## [What you have to do]
Starting with the line that contains "camera: 30 degrees right, 5 degrees up" and stopping after the line that contains "(809, 275) = (715, 375): football", return each line below exactly as written, with no others.

Dataset excerpts
● ● ● ●
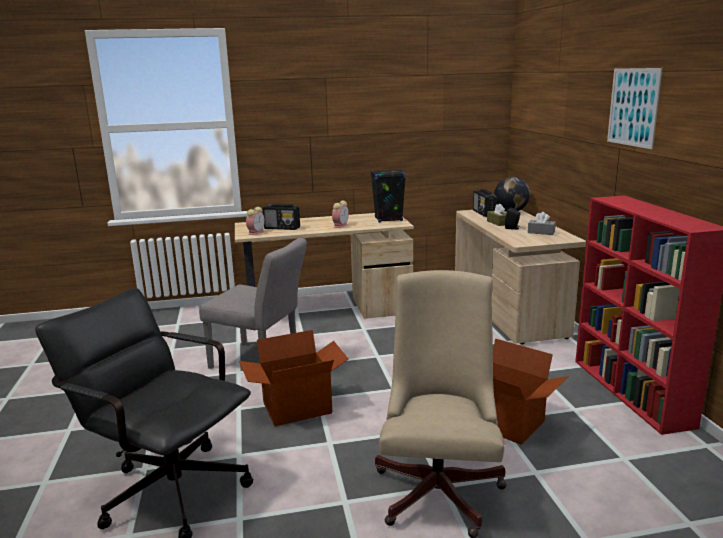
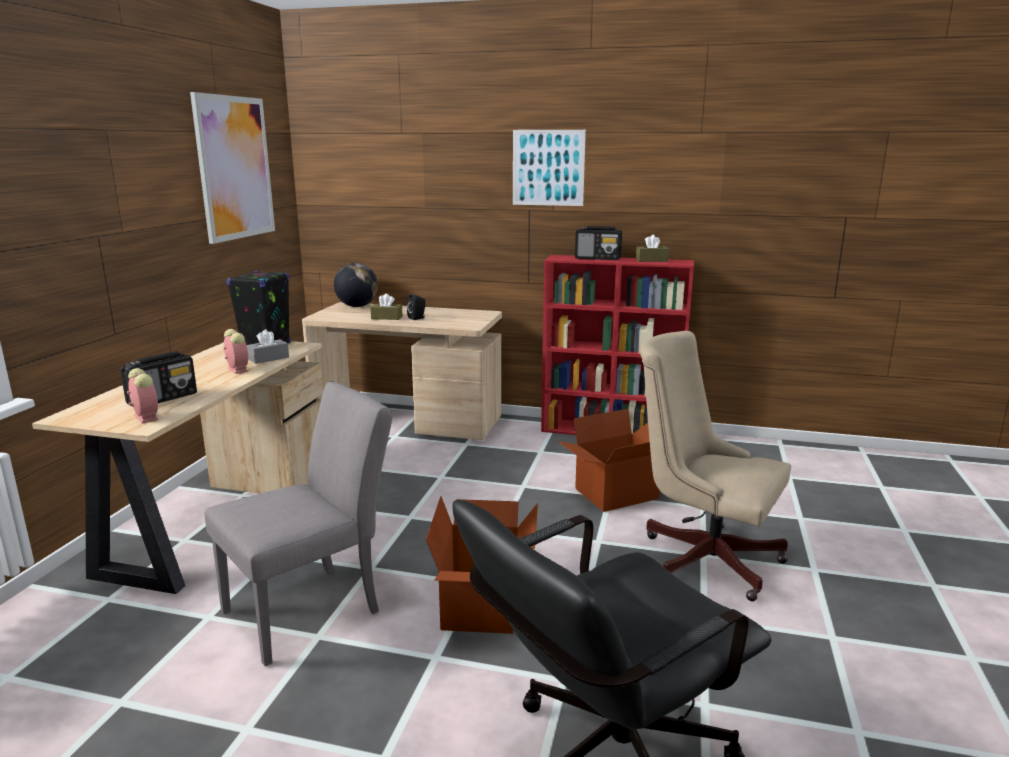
camera: 65 degrees left, 0 degrees up
(436, 99) = (234, 168): none -> picture
(484, 213) = (340, 314): radio -> radio (598, 258)
(541, 232) = (450, 314): grey tissue box -> grey tissue box (268, 358)
(681, 219) = (651, 260): none -> brown tissue box

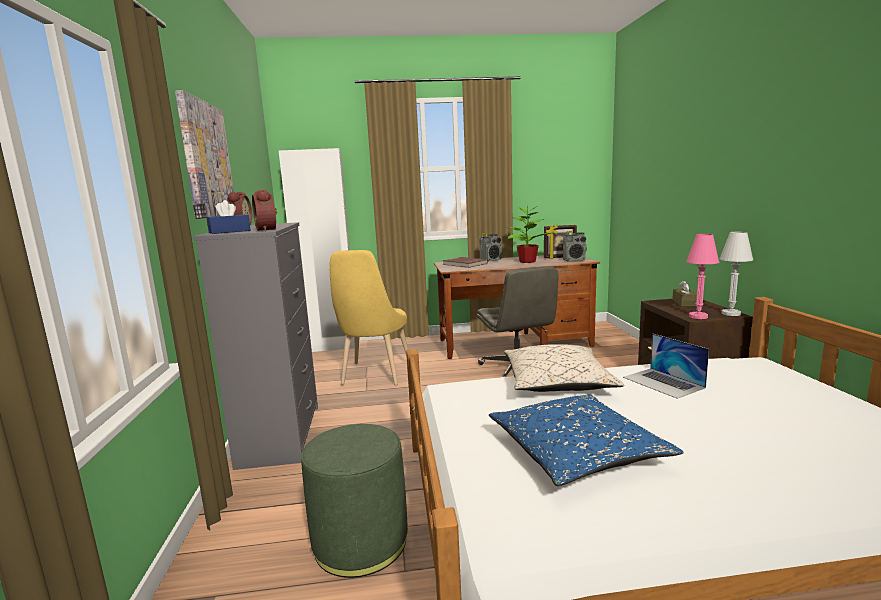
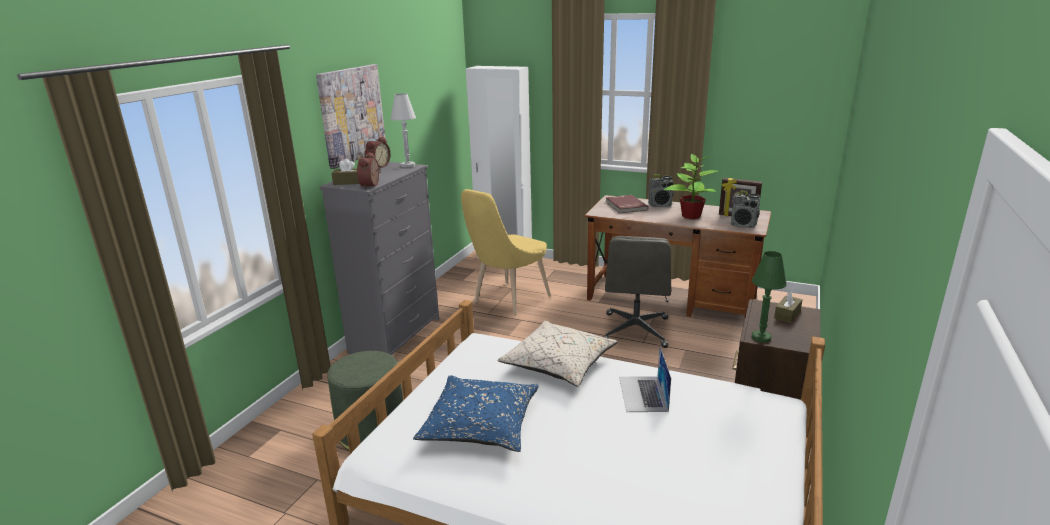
camera: 30 degrees right, 10 degrees up
(229, 231) = (348, 182): blue tissue box -> brown tissue box
(698, 316) = (761, 337): pink table lamp -> green table lamp
(731, 313) = (804, 344): white table lamp -> white table lamp (408, 165)

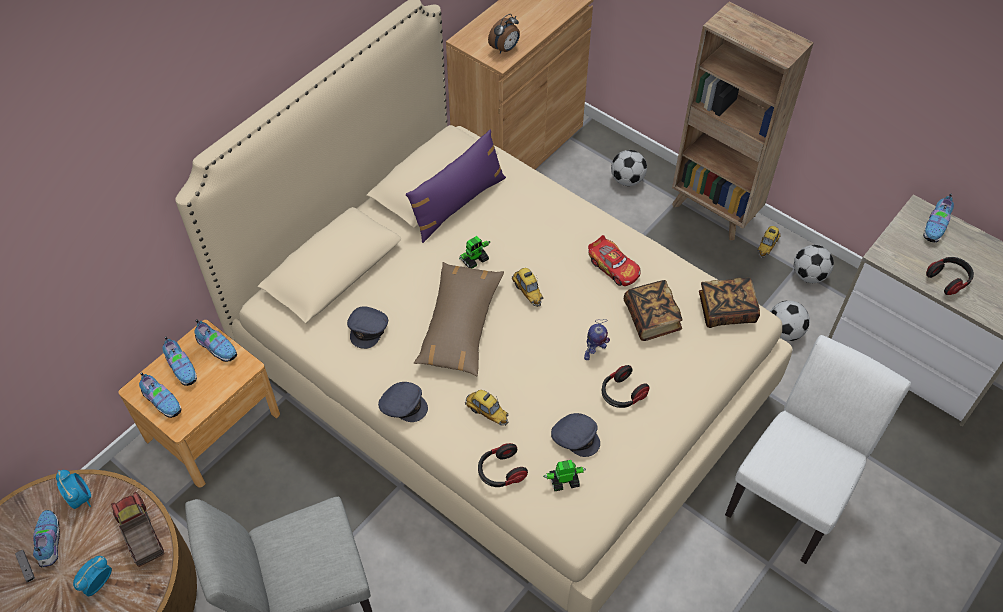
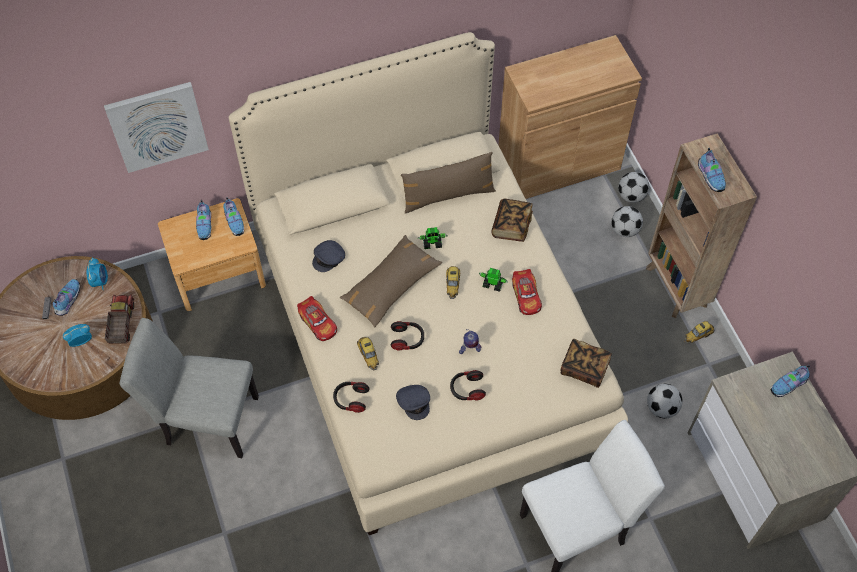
camera: 30 degrees right, 5 degrees up
(87, 250) = (157, 126): none -> picture
(162, 401) = (180, 242): shoe -> shoe (710, 176)
(403, 405) = (318, 323): grey cap -> toy car
(457, 204) = (448, 195): purple pillow -> brown pillow
(505, 49) = (544, 92): alarm clock -> none
(563, 481) = (386, 427): toy robot -> toy robot (492, 284)
(651, 318) = (526, 347): book -> book (511, 226)
(809, 275) = (715, 375): football -> football (631, 196)
(948, 280) = (765, 429): headphones -> headphones (407, 339)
● ● ● ●
## [Exercise answer]
camera: 30 degrees right, 5 degrees up
(87, 250) = (157, 126): none -> picture
(162, 401) = (180, 242): shoe -> shoe (710, 176)
(403, 405) = (318, 323): grey cap -> toy car
(457, 204) = (448, 195): purple pillow -> brown pillow
(505, 49) = (544, 92): alarm clock -> none
(563, 481) = (386, 427): toy robot -> toy robot (492, 284)
(651, 318) = (526, 347): book -> book (511, 226)
(809, 275) = (715, 375): football -> football (631, 196)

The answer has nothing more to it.